◆ EXERCISE INPUTS ◆
####################
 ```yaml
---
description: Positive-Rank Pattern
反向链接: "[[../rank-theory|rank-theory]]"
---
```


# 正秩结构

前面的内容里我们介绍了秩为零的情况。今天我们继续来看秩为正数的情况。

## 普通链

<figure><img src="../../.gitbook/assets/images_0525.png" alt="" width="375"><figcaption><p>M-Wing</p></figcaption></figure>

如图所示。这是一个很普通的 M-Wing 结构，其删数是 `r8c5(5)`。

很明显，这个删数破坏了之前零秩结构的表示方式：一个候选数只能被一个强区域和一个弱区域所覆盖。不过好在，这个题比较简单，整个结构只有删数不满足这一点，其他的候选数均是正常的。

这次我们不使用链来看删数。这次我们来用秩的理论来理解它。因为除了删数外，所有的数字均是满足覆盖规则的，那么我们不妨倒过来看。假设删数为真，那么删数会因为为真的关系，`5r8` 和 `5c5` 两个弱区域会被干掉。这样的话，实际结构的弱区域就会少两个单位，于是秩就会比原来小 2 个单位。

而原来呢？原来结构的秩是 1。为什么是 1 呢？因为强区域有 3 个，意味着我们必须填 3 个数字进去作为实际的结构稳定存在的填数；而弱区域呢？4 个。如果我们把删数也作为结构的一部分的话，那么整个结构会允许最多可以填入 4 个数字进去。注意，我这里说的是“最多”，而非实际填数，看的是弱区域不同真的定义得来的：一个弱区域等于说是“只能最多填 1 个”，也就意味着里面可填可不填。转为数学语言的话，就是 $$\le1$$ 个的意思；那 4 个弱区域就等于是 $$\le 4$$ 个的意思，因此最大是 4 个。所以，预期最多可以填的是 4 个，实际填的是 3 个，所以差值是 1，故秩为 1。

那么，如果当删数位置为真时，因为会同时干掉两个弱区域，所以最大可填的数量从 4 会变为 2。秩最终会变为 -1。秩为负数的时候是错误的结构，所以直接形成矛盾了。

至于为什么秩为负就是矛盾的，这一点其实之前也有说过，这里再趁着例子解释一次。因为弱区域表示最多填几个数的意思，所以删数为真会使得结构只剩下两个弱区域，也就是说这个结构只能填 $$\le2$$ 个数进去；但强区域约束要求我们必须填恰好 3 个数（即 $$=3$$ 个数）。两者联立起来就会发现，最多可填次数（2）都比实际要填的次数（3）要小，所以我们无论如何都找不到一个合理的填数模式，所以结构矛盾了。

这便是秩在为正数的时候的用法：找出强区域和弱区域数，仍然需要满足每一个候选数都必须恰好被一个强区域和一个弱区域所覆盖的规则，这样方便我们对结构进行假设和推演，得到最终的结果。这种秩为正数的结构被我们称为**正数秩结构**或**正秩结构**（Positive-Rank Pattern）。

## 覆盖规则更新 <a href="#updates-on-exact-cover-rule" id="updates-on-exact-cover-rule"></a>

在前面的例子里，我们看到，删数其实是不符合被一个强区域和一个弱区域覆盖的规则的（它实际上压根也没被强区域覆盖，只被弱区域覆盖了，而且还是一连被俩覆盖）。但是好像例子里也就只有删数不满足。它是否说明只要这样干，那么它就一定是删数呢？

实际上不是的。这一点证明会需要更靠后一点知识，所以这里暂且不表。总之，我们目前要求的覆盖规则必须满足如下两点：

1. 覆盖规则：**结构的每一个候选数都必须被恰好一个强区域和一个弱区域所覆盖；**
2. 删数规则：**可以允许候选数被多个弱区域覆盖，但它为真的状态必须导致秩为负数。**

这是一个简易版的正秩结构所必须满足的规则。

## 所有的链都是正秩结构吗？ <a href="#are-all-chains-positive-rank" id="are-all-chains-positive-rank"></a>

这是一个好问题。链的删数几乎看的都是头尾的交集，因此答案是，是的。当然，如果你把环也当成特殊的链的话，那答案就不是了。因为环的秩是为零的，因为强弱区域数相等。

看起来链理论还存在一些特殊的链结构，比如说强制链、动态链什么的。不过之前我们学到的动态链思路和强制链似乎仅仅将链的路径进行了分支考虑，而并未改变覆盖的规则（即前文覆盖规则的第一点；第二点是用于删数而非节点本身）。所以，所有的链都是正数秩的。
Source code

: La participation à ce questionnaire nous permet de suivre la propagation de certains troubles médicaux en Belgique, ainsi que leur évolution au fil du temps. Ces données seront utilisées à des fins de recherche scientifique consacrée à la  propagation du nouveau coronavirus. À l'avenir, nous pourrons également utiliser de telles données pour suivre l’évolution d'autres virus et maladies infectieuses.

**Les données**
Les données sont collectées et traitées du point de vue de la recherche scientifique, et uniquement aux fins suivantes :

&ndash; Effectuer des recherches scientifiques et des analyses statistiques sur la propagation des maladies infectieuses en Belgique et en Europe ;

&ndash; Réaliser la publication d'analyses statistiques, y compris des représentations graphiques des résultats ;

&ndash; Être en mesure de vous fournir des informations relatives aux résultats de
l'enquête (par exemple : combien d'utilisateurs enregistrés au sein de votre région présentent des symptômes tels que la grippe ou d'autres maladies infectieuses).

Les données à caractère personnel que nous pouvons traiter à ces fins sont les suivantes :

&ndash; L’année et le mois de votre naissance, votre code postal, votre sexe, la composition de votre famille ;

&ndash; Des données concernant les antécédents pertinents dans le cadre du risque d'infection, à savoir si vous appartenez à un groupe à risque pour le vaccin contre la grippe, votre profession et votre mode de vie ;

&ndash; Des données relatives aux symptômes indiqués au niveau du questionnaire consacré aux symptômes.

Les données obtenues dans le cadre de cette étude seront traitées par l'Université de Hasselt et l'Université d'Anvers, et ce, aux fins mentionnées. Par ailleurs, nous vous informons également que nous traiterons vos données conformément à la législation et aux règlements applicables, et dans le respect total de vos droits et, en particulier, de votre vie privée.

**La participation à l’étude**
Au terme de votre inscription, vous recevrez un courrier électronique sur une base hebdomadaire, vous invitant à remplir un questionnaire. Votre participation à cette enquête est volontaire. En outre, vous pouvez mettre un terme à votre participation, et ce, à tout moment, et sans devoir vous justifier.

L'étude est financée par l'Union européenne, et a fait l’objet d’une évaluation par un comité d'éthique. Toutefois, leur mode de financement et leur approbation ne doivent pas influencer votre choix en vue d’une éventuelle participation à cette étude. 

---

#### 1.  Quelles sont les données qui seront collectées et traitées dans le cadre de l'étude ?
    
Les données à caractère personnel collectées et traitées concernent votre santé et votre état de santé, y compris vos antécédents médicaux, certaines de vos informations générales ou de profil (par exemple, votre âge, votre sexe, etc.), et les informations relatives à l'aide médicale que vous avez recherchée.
####################
State how many lines of the listing hold the string "questionnaire"; reply with the number and nothing else.

◆ FINISHED TASK ◆
3